Research showed that families with children with cancer undergo major changes after the death of the child (62). In some marriages, stronger ties are formed and some become weaker. Bereaved parents report lower marital satisfaction, less sexual intimacy, more frequent thoughts of separation, and higher divorce rates than non-bereaved parents (63). The above highlights the importance of parental adjustment to loss when the target group involves bereaved siblings. Alleviating the distress of bereaved mothers, emotional support of parents to improve the mental health of caregivers of surviving children, and the use of appropriate psychological interventions to resolve bereaved parents’ marital conflicts can influence the better adjustment of bereaved siblings and the long-term impact of treatment interventions (56).
The present study had also some limitations: random sampling was not practical and the convenience sampling method was used, and the sample size was small. It is recommended that the study be repeated with the larger sample size and random sampling.

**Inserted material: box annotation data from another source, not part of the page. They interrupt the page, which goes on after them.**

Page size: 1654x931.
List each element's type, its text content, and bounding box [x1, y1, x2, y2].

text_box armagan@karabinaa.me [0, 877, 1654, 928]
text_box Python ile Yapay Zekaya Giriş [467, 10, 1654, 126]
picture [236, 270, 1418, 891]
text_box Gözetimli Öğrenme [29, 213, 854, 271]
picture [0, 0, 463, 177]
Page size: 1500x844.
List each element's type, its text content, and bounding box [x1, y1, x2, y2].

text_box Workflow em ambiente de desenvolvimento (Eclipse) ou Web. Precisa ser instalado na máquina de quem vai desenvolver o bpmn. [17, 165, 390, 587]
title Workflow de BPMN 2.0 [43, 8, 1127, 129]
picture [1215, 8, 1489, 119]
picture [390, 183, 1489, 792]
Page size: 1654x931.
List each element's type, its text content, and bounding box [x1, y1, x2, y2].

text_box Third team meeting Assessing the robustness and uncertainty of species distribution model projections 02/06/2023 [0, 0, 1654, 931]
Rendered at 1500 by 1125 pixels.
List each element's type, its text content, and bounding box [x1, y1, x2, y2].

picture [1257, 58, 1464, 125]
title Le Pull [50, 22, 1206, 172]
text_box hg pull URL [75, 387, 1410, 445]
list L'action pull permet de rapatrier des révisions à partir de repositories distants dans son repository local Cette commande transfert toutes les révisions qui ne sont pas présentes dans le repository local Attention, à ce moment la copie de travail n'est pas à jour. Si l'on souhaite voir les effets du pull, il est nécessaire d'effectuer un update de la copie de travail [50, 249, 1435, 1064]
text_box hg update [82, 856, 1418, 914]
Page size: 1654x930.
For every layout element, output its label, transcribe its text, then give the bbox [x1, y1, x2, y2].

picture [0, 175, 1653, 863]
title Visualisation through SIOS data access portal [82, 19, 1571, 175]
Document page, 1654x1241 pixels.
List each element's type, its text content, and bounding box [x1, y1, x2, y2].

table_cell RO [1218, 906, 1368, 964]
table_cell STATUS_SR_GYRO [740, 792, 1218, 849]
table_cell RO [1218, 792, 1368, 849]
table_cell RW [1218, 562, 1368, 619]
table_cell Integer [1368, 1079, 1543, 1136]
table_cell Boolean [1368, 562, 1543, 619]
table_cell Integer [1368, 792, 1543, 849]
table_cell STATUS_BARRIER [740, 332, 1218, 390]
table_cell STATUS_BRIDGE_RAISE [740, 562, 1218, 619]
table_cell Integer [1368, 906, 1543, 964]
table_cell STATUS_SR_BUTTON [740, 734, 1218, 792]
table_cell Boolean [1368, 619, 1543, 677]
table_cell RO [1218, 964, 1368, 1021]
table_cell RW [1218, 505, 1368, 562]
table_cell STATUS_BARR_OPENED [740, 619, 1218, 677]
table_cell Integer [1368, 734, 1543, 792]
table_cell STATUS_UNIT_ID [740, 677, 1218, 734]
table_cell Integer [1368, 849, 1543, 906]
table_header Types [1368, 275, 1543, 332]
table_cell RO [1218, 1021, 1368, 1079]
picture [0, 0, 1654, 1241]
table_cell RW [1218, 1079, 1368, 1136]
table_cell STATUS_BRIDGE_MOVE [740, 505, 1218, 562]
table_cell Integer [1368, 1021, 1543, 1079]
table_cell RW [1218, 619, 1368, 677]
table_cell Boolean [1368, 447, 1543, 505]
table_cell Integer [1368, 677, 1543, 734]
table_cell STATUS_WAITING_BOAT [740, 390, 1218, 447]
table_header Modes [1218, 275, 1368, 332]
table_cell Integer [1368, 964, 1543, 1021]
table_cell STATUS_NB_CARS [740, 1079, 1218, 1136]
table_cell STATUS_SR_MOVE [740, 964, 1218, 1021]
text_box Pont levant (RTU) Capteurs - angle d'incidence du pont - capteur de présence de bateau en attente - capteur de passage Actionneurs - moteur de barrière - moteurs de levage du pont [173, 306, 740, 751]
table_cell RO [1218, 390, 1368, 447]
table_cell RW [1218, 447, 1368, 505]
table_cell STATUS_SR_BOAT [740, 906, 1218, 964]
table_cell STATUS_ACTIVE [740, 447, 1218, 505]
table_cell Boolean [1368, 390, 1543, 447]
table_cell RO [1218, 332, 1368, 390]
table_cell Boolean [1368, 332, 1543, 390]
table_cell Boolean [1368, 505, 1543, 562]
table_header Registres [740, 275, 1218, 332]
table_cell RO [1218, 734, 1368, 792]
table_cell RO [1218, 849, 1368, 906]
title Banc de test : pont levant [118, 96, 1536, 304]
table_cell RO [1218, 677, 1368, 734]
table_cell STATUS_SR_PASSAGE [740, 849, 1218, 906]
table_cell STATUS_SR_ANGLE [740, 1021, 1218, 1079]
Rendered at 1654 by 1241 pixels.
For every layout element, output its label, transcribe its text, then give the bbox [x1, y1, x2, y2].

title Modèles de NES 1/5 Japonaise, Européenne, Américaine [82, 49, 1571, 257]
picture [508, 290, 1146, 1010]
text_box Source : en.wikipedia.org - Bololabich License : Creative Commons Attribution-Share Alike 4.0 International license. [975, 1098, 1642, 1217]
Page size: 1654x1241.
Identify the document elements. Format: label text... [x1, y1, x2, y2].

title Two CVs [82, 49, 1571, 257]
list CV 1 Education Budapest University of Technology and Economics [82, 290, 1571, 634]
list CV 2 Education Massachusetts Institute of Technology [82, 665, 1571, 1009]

Furthermore, the implementation of the current intervention in 3 groups including 1 group comprising only mothers, 1 group comprising only children, and 1 group including mothers and children, and comparing the three groups, can clarify the effects of the intervention more accurately.
5.1. Conclusions
Theraplay is effective in reducing PG and PTSD symptoms in bereaved siblings. The therapeutic protocol used in this study provides a suitable model for dealing with bereaved children. Therefore, considering Theraplay as a kind of attachment-based play therapy in working with children, can help them accept their grief and loss of a loved one and this treatment can be used to improve children’s mental health.